Arizona’s ban was part of a wave of anti-immigrant politics that swept the nation at the turn of the century, with California, Arizona, and Massachusetts passing bans on dual language instruction. 

California was the first, with voters passing Prop 227 after millionaire Ronald Unz launched a campaign to ban dual language instruction in 1998. 

Unz gained his wealth by developing a software for banks to manage mortgage securities in the 1980s. He used his new wealth to fund an aspiring political career which included a failed campaign for the California Republican gubernatorial nomination in 1994. Unz saw greater potential in ballot initiatives and in 1998 launched his successful campaign to impose a ban on dual language instruction across the state. 

Unz had no background in education, using language instruction as a thinly veiled attack on immigrants. He is primarily known for his support for far-right views and commentators and antisemitic positions about Jewish influence in politics and academia. 

In 2013 he founded the Unz Review online publication as a hub for far-right, racist, antisemitic and anti-immigrant rhetoric. Unz claims that he does not agree with the positions expressed in the articles he publishes and that it is simply a place for “controversial” opinions. 

Among such controversial ideas is that Martin Luther King Jr. was assassinated by a Jewish plot and that the Democratic Party is attempting to destroy suburbia, the “backbone of Western civilization,” by sending immigrants to suburban communities. 

The latter was written by John Derbyshire, a racist and anti-communist political columnist who was fired from the conservative National Review for making racist comments about African Americans. 

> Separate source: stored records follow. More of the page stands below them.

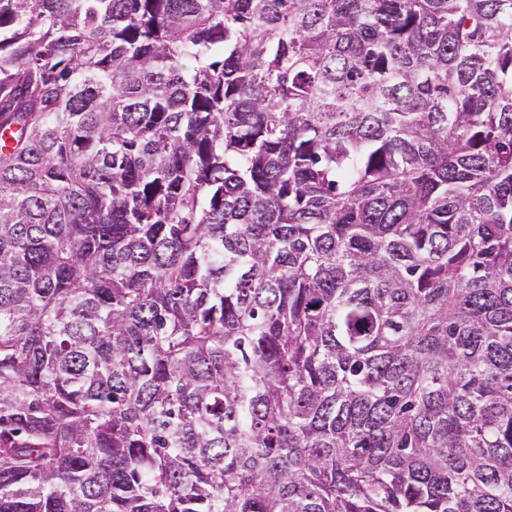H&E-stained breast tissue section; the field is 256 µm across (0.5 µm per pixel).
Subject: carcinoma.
<instances>
[{"instance_id":"obj_1","label":"carcinoma","mask_w":512,"mask_h":512,"mask_svg":"<svg viewBox=\"0 0 512 512\" xmlns=\"http://www.w3.org/2000/svg\"><path fill=\"white\" fill-rule=\"evenodd\" d=\"M0 512H512V0H0Z\"/></svg>"}]
</instances>
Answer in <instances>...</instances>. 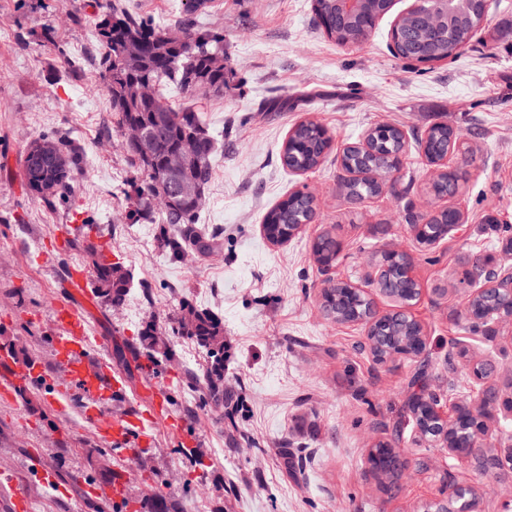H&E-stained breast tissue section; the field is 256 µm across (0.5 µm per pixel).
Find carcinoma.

This is the political sewer from which the assault on dual language instruction has emerged. Prohibitions on instruction in a student’s native language have a very reactionary political history. Concealed behind a false concern for the well-being of English learners, the ban on non-English instruction is a blatant attack on immigrants. 

It is hardly a coincidence that this attack is coming now, given that the Biden administration is ramping up its own assault on immigrants at the Mexican border, in which children continue to held in cages and active duty military personnel detain immigrants fleeing poverty and violence wrought by American imperialism in their home countries. 

The legitimacy of Horne’s legal challenges remain to be seen, but the bipartisan assault on immigrants will continue to escalate as long as the two big-business political parties dominate American politics.